Dave Beran won numerous accolades during his 10-year tenure as Grant Achatz’s right hand man at Chicago’s Alinea and next, and for his first solo outing, he decided to open a tiny 18-seat tasting menu-only restaurant in Santa Monica called Dialogue, where each meal includes 22 courses. French and Japanese influences abound, and many ingredients are sourced from the farmers market located steps away. It’s already proving to be one of the region’s most talked-about restaurants.
The Grill, The Pool, and The Lobster Club, New York
The trio of Mario Carbone, Rich Torrisi, and Jeff Zalaznick — known collectively as The Major Food Group — jumped at the opportunity to take over the hallowed spaces that were for decades home to the seminal Four Seasons restaurant (and its downstairs neighbor, Brasserie), and the resulting restaurants — The Grill, The Pool, and the Lobster Club — have opened incrementally over the past few months. Expensive, showy, retro, and glamorous (not to mention delicious, if early reviews are any indication), these restaurants (each with its own chef and concept), are nothing short of the biggest opening of the decade.
L’Atelier de Joël Robuchon, New York City
From 2012 until November, the chef with more Michelin stars under his belt than anyone else didn’t have a restaurant in New York. That changed when Joël Robuchon opened an outpost of his high-end tasting counter L’Atelier de Joël Robuchon in the Meatpacking District. Two nine-course tasting menus (one vegetarian) come from the open kitchen, and an à la carte menu is served in the 56-seat front room, which is called Le Bar de Joël Robuchon.
The duo behind 10-year-old Sepia — chef Andrew Zimmerman and owner Emanuel Nony — opened this Randolph Street spot in June, and it’s already the talk of the town. It specializes in international street food and is unlike any other restaurant in the city, bouncing between the cuisine of India, the Middle East, Japan, and Thailand with aplomb. Dining here is a fun — and very tasty — experience.

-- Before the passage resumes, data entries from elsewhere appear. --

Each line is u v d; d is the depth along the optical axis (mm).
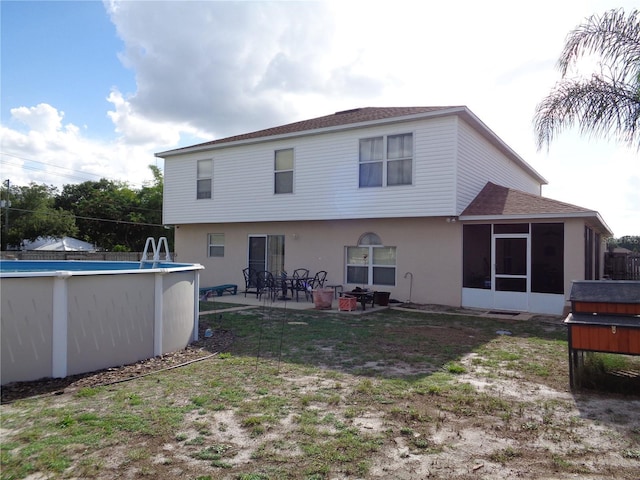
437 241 13078
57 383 4965
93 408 4215
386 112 14297
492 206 12547
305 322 9867
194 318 7559
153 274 6281
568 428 3920
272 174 15430
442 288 12984
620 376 5398
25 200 43625
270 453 3322
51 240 43469
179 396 4625
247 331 8625
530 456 3359
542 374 5719
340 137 13984
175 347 6785
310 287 14586
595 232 15461
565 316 11000
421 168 12531
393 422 3994
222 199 16672
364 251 14461
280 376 5461
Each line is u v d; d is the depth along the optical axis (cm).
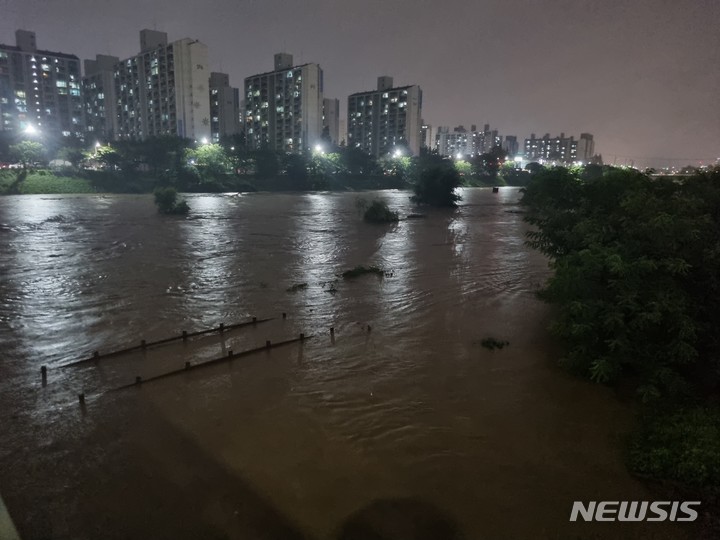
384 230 4056
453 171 6519
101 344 1397
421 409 1040
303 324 1586
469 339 1461
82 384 1140
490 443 917
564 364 1228
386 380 1179
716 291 1085
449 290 2045
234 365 1252
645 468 823
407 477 816
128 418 991
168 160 8769
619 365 1114
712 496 759
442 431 956
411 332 1522
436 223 4672
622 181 1374
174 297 1891
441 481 808
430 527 706
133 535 683
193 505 743
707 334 1076
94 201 6300
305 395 1097
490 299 1911
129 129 13588
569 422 990
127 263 2539
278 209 5766
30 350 1348
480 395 1105
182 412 1017
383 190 10969
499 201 7988
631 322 1077
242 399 1074
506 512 739
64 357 1301
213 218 4719
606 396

The Gold Coast of Chicago got a breath of fresh culinary air when the inexhaustible Boka Group — with Boka’s executive chef Lee Wolen and pastry chef Lee Galus at the helm — opened Somerset. The large restaurant has an air of vintage glamor thanks to design firm AvroKo, and the accessible menu has a variety of share plates, salads, fresh pastas, meat dishes, and a killer whole roast chicken.
Theodore Rex, Houston
James Beard Award-winning chef Justin Yu’s sequel to his now-shuttered Oxheart is relaxed, unpretentious, and inviting, with a simple tagline: “A modern bistro using ingredients from our area.” The hotly-anticipated Theodore Rex opened in October, and by all accounts it’s lived up to all expectations. Pavé of farm potatoes roasted in chicken droppings, Guinea hen with preserved green garlic broth and onion salad, and roasted Texas wagyu with fermented radish and “beefy bits” are going to keep reservations very hard to get for quite a while.
Verlaine, Los Angeles
Diego Hernandez is a star of the modern Mexican cooking movement, and his Baja restaurant Corazon de Tierra is on the World’s 50 Best list. Verlaine, his first U.S. outing, opened in March, and the dining room is almost entirely outdoors; like at Corazon, the majority of the ingredients are sourced locally. It got off to a rough start, but word is that it’s improved dramatically, and it’s proving to be the most exciting and creative Mexican restaurant to open in Los Angeles all year, which is definitely saying something.
Vespertine, Los Angeles
Chef Jordan Kahn’s “dinner experience in three acts” is quite possibly America’s most talked-about new restaurant, and with good reason. Vespertine defies all definition, but there are a few facts: A meal there lasts around four and a half hours, it’s tasting menu-only, and it can easily top $300 per person. Most critics agree that a meal there is confusing, pretentious, inscrutable, and borderline metaphysical, but still intriguing and worthy of the price of admission. Perhaps Los Angeles Times critic Jonathan Gold put it best: “You are not sure exactly what you are eating. You are not meant to know. You have traveled from darkness into light, and that is enough.”